[PROVIDED ENTRIES — start]

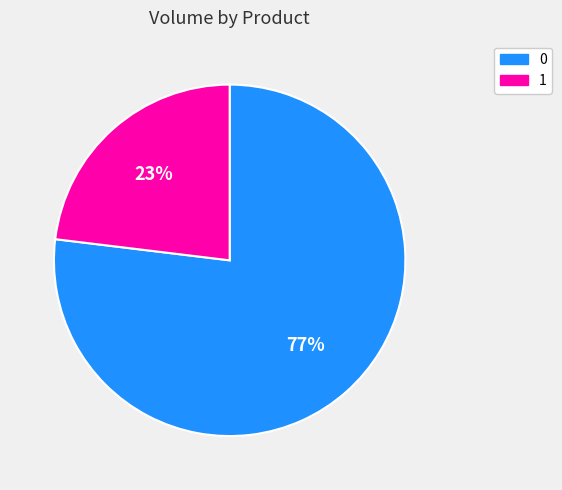

The 1 slice represents 23% of the pie. True or false?

True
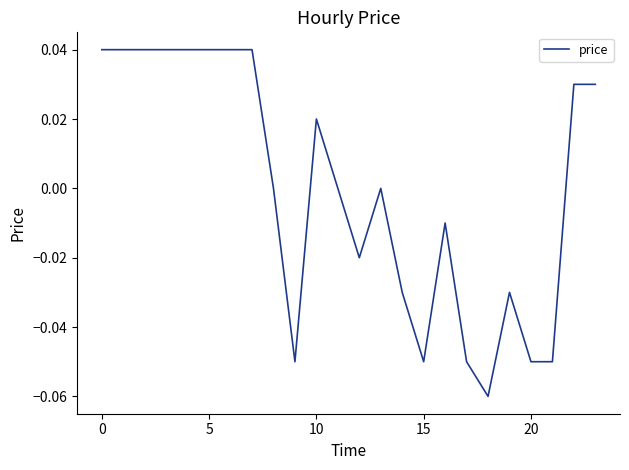

Does the chart have visible grid lines?

No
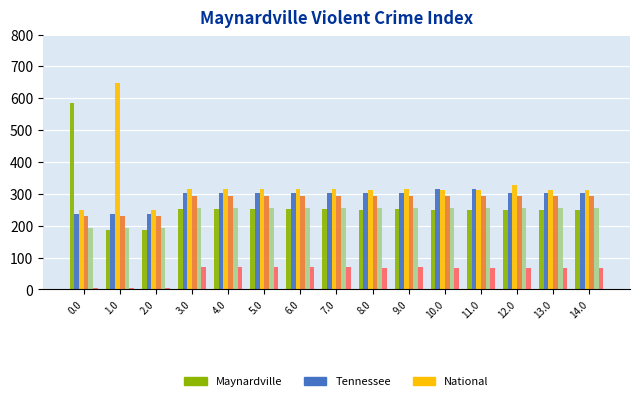

What is the total value across all series at 3.0?

1491.3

[PROVIDED ENTRIES — finish]

▶ ASSIGNMENT
Please retype all of the material above word for word, omitting the pictures.

▶ WRITTEN REPLY
The 1 slice represents 23% of the pie. True or false?

True

Does the chart have visible grid lines?

No

What is the total value across all series at 3.0?

1491.3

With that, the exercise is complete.